So when people ask whether Canada still needs truck drivers, the practical answer is yes. The more useful answer is why demand stays high, where it shows up most, and what is happening in the labour market. The reality is not a permanent emergency everywhere. It is a steady national need driven by replacement demand, plus regional pressure points that can tighten quickly depending on freight volumes, seasonality, and hiring conditions.
What the official outlook says about demand
One of the clearest national signals comes from the Government of Canada Job Bank outlook for Transport truck drivers (NOC 73300). At the national level, Job Bank projects a moderate risk of labour shortage for 2024 to 2033.
That wording matters. It does not say there is no problem. It also does not say there is a crisis everywhere. It suggests that over the decade, job openings and job seekers are expected to stay close enough that many employers will still find hiring challenging, especially when they need experienced drivers, specific endorsements, or long haul availability.
Why the need stays high even when the market cools
Trucking demand is not only about growth. It is also about replacement, churn, and the constant movement of drivers between segments.
Even if freight demand softens in a given quarter, the industry still needs to replace people who retire, change occupations, move from long haul to local work, or leave because the lifestyle no longer fits. That replacement pipeline is a big reason the need remains persistent over many years.
Statistics Canada has also highlighted how openings can ease from peak years while demand remains present. For example, in the second quarter of 2024, there were 15,350 job openings for transport truck drivers, and that figure was down significantly compared with earlier periods. This kind of pattern is normal in trucking: hiring intensity rises and falls, but the occupation does not stop being essential.
Canada’s trucking need is regional, not uniform
When people talk about Canada as a single job market, it hides the real story. Trucking conditions can be tight in one region and more balanced in another.
Job Bank regional outlook pages show this clearly. In some areas, prospects are strong for the near term. In other areas, hiring can be more stable or more competitive depending on local supply, industry mix, and route types. This is why two drivers can have completely different experiences even in the same year, simply because they live in different provinces or work different lanes.
For job seekers, the takeaway is simple. If you are willing to relocate, travel, or work specific routes, you often have more options. If you need a specific schedule or only want certain lanes, the market can feel tighter.
What vacancy data suggests about pressure points
Vacancy rates help explain where employers are struggling to fill roles. Trucking HR Canada publishes labour market snapshots that draw on Statistics Canada data and break out vacancy trends by province.
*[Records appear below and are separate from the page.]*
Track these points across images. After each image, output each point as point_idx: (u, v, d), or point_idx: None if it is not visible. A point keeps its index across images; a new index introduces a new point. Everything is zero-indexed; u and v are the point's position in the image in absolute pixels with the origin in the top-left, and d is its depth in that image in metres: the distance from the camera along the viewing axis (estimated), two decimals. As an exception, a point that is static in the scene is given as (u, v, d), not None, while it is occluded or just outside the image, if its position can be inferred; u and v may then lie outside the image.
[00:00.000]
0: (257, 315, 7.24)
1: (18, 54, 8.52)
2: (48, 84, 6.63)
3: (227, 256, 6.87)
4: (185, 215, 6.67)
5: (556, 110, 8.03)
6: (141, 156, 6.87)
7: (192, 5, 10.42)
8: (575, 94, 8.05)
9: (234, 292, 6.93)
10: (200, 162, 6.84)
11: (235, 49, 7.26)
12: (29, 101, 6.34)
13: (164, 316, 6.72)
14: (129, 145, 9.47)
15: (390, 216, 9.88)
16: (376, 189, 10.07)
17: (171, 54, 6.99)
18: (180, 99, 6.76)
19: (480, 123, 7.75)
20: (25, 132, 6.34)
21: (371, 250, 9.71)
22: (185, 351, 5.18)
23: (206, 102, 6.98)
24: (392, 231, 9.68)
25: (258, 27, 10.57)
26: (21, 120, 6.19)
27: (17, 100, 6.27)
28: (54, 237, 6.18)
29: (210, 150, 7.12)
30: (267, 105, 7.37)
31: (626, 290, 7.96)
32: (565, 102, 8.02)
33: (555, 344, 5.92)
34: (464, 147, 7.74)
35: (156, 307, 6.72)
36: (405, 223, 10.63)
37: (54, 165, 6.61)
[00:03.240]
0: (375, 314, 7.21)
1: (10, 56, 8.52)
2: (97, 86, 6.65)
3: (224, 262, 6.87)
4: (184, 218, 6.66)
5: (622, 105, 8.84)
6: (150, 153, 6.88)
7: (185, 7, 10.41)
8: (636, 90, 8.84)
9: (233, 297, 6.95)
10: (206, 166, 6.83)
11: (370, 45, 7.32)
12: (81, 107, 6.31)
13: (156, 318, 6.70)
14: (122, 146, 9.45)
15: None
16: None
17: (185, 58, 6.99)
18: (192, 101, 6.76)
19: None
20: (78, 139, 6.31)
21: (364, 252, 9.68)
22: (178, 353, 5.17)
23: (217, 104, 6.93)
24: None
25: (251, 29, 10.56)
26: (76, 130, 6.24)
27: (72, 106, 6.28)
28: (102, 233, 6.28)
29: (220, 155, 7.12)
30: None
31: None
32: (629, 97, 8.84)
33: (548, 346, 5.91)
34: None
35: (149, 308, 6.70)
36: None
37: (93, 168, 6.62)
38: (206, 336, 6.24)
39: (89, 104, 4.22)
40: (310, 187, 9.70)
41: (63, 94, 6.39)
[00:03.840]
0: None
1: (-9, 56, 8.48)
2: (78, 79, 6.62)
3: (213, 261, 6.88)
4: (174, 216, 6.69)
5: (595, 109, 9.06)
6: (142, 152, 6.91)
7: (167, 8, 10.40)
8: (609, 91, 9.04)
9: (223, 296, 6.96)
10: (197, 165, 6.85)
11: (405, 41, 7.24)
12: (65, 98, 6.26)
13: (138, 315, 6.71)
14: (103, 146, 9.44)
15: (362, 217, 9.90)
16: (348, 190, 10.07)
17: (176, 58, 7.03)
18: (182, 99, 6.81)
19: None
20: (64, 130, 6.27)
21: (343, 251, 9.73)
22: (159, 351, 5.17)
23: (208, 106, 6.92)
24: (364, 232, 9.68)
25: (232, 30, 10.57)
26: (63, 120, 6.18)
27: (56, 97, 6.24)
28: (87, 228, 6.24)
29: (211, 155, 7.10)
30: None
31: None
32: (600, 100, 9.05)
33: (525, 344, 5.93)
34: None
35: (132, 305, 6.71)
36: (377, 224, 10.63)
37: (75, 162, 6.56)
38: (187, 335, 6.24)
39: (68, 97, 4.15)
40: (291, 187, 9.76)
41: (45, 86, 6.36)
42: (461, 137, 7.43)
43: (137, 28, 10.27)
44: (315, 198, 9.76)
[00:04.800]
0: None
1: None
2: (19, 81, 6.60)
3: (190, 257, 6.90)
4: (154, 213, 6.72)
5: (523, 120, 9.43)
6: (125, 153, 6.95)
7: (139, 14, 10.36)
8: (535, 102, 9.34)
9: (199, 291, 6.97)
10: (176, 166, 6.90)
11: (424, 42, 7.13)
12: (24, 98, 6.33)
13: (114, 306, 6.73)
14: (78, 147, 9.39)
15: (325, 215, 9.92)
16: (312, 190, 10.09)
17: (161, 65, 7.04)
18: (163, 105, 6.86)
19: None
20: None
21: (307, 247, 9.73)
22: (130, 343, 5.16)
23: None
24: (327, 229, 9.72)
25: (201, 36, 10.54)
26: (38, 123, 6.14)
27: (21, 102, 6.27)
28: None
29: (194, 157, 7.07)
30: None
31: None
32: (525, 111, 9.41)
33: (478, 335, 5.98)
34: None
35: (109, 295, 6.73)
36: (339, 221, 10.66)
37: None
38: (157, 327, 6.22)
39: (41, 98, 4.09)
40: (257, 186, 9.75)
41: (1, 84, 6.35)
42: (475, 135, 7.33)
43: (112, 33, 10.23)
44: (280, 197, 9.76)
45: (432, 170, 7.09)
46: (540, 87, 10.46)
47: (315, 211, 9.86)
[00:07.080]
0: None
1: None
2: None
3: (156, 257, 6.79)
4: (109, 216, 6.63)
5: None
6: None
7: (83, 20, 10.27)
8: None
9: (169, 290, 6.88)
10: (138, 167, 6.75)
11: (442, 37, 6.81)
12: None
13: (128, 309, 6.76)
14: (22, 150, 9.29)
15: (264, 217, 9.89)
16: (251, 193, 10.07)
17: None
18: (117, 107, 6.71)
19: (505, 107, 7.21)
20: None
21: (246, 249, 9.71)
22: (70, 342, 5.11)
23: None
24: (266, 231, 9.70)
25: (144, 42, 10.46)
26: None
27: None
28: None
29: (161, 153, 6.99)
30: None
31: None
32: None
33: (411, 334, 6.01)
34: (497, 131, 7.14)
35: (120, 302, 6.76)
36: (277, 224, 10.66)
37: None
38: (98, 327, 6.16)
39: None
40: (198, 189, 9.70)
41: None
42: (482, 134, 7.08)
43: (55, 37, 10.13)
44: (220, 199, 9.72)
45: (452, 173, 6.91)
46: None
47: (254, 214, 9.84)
In its 2024 snapshot for transport truck drivers (NOC 73300), Trucking HR Canada reports an average annual vacancy rate of 4.7% for Canada, with variation by province.
Vacancy rates do not tell the whole story, but they support a basic point: even when the market is calmer than peak shortage years, many regions still experience meaningful hiring pressure.
Why trucking can feel like a shortage and a churn problem at the same time
A common question is this: if there is demand, why do some drivers still struggle to find the right job?
Part of the answer is that trucking is segmented. The industry includes local delivery, regional routes, dedicated runs, cross border lanes, long haul, specialized hauling (flatbed, tanker, heavy haul), and owner operator models. Each segment has different requirements, pay structures, and lifestyle tradeoffs.
Many companies can fill seats for some lanes but struggle in others. Roles that involve nights, long stretches away, remote routes, or physically demanding delivery often have the highest friction. That creates a situation where there can be openings, but not always openings that match what drivers want.
There is also the reality that many openings are created by turnover rather than pure growth. When a job is hard to keep long term, the hiring treadmill never fully stops.
The age factor and replacement demand
Across many countries, trucking faces a demographic challenge: the workforce is aging, and fewer young workers enter and stay long enough to build experience.
International industry reporting has warned about a widening age gap in driver workforces and the risk it creates over time, even when freight markets soften. When large numbers of experienced drivers retire, replacement becomes a constant requirement, especially for roles that demand safe winter driving, long distance endurance, and strong compliance habits.
This aligns with the Canadian outlook that suggests labour market tightness may persist in many areas over the decade.
Why it can be hard to recruit and keep drivers
When employers talk about needing drivers, they are often describing retention challenges as much as recruiting challenges.
Home time and schedule predictability is a major factor. Long haul work can mean long stretches away, and even local routes can include early starts and weekend work.
Unpaid time is another pressure point. Waiting at docks, border delays, paperwork, traffic, and detention time can make the work feel longer than the paid driving hours suggest.
Stress and safety risk also matter. Winter conditions, congestion, tight yards, and pressure to meet delivery windows create mental load that many people underestimate until they experience it.
Finally, insurance constraints can limit opportunities for new drivers. A driver may have the right licence, but a carrier or insurer may still require experience for certain equipment, cross border work, or high value freight.
None of these issues make trucking a bad career. They simply explain why the need persists, and why job quality and working conditions shape the labour market.
What this means if you are considering trucking as a career in Canada
If you are looking at trucking as a career path, the opportunity is real, but the smartest move is to choose your segment intentionally.
Many drivers start in a role that builds experience quickly and safely, then move into a lane that matches their lifestyle. Some drivers specialize because specialization can offer more stable pay and clearer expectations. Others aim for dedicated routes because predictability matters more than maximum earnings.
If you are entry level, your best advantage is flexibility. Being open to shift types, route types, and certain regions can help you get your first solid experience faster. Once you have time behind the wheel and strong references, you can become more selective.
What could change demand in the next few years
Several forces can shift how intense the need feels.
Freight cycles matter. When freight demand rises, hiring pressure increases quickly. When it softens, pressure can ease, but replacement needs remain.
Cross border and trade conditions can change which lanes are busy and which are slower.
Job quality improvements can reduce churn. If more carriers improve scheduling, pay structures, and detention handling, retention can improve and reduce constant rehiring.
Technology will continue to change trucking, but near term changes are more likely to reshape tasks and workflows than remove the need for drivers across Canada’s diverse routes and weather conditions.
Bottom line
Canada continues to need truck drivers because trucking is essential, replacement demand stays constant, and labour pressure varies by region and route type. The Government of Canada Job Bank projects a moderate risk of labour shortage nationally from 2024 to 2033, while vacancy and openings data show that hiring pressure remains present even as conditions ease from peak years.